Joey, needless to say, has been through quite a lot. My ex-husband even wrote a song about him. When I ask Joey what he remembers of his life, he says he remembers a lot:

“I remember the Badlands and the hotels we slept in and how the country looked and smelled different as we traveled. I remember when we didn’t have a home and Boomer the bunny couldn’t live with us, and we slept in a tent and in friends’ houses. I remember how we lived with Seymour, the blue and gold parrot, and how he knew when there were coyotes outside before I did. The pigs, Jezebel and Simon, and how they were so grateful to live with us and eat juice pulp. The pet sitters we had, and how one of them would go into your closet and wear your dresses. Being scared that a fire was going to burn our house. I remember not being as smart as I am now. I remember Juliet the cat, and her spirit teaching me how to hunt on the day she died. I remember all the types of music you would listen to. The huge organic garden with three different types of catnip. I remember eating puzzle pieces and you wondering where the pieces went. I remember not understanding why I couldn’t go to the bathroom in the potted plants. I remember the smell of wine. The variety of food and treats you gave me. Walking on top of snow, and how beautiful it was falling from the sky. I remember living where there were hundreds of stray cats and that some of them would want to fight for nothing. I remember hanging out in the upstairs in the room with the doorways that opened to the sky, and seeing and smelling the ocean, and watching the waves crashing.”
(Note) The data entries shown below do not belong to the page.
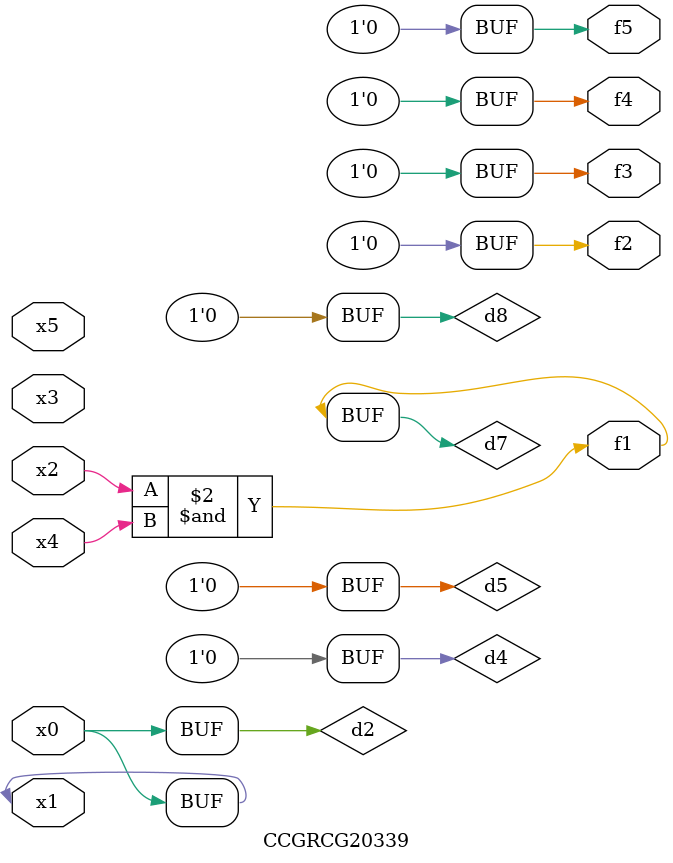
<source format=v>
module CCGRCG20339(
	input x0, x1, x2, x3, x4, x5,
	output f1, f2, f3, f4, f5
);

	wire d1, d2, d3, d4, d5, d6, d7, d8, d9;

	nand (d1, x1);
	buf (d2, x0, x1);
	nand (d3, x2, x4);
	and (d4, d1, d2);
	and (d5, d1, d2);
	nand (d6, d1, d3);
	not (d7, d3);
	xor (d8, d5);
	nor (d9, d5, d6);
	assign f1 = d7;
	assign f2 = d8;
	assign f3 = d8;
	assign f4 = d8;
	assign f5 = d8;
endmodule

</source>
And when I ask Joey, “What have you learned over the years?” Joey answers wisely:

“I have learned that no fear is worth having, because if you are patient it goes away. I have learned that the oceans, the forests, and the lands from here to New York sometimes suffer and some humans try to make it better. I have learned that good friends of ours walk slower in the house; usually, guests who walk quickly are selfish. I have learned that you can live in the country or the city, and coyotes reside in either place, but there are no deer in the city. I have learned it is cooler under the house on hot days and that eating mice makes my body feel healthier. If you kill a bird, Mom will be really sad. If someone is mean, it might just be because someone hurt them when they were little. Most of all, saying ‘I love you’ with the touch of a paw is the greatest way of healing Mom when she is sad.”